> _Task objective_
Starting at the line containing "06/08/2026 às 08:56" and ending at the end of the records, rewrite those lines with "denúncia" swapped for "queixa", leaving everything else as is.

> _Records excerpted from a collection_
—————

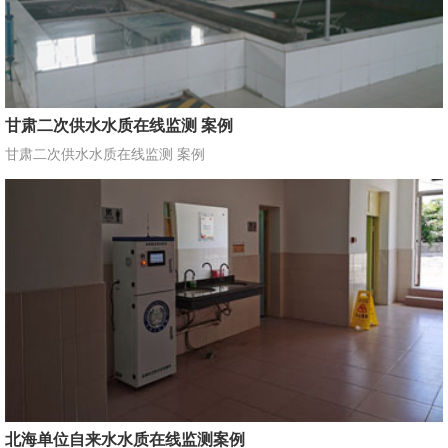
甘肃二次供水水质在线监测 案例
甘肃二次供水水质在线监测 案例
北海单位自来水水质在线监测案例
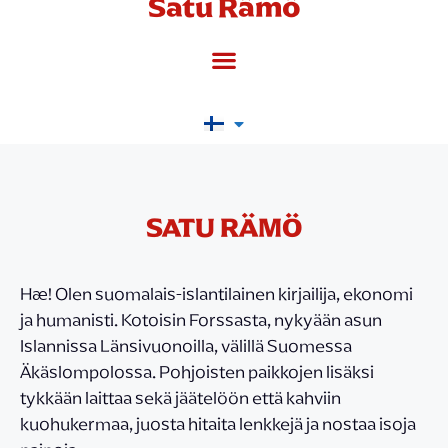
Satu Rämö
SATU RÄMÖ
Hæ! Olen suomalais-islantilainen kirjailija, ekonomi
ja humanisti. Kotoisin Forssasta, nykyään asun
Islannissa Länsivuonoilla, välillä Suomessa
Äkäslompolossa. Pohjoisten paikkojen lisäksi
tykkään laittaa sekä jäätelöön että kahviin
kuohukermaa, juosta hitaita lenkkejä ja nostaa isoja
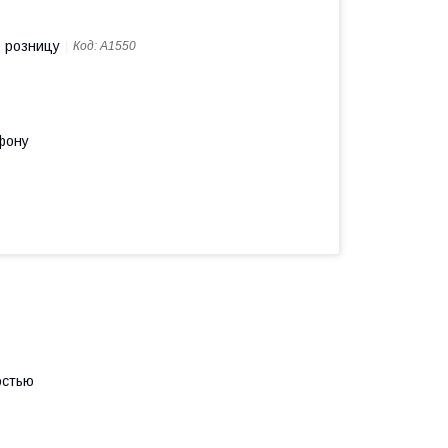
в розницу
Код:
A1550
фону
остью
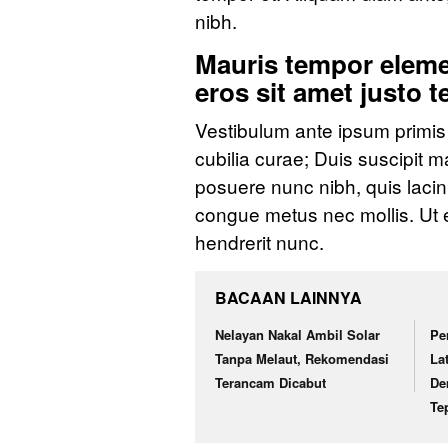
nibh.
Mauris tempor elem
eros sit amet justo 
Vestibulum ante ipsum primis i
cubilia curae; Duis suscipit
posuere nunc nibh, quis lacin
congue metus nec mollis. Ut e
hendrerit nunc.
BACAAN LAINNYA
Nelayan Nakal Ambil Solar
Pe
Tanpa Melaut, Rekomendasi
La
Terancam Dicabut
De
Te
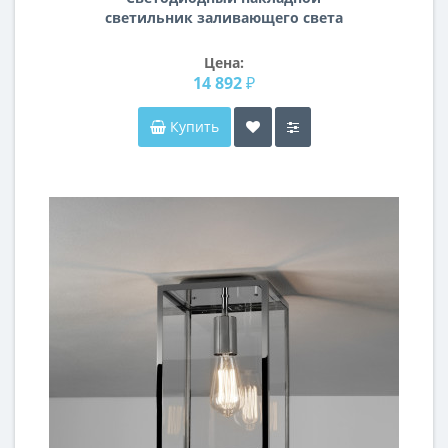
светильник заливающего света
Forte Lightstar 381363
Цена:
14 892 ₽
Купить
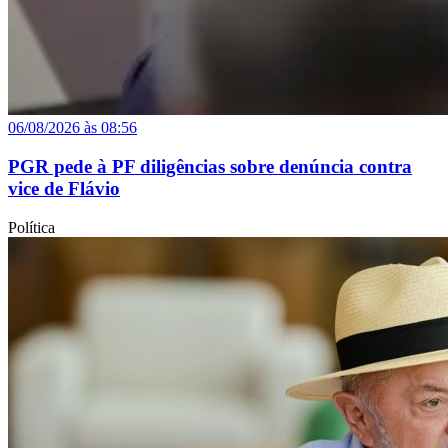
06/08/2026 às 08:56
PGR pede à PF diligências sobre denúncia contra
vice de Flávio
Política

—————

> _Task output_
06/08/2026 às 08:56
PGR pede à PF diligências sobre queixa contra
vice de Flávio
Política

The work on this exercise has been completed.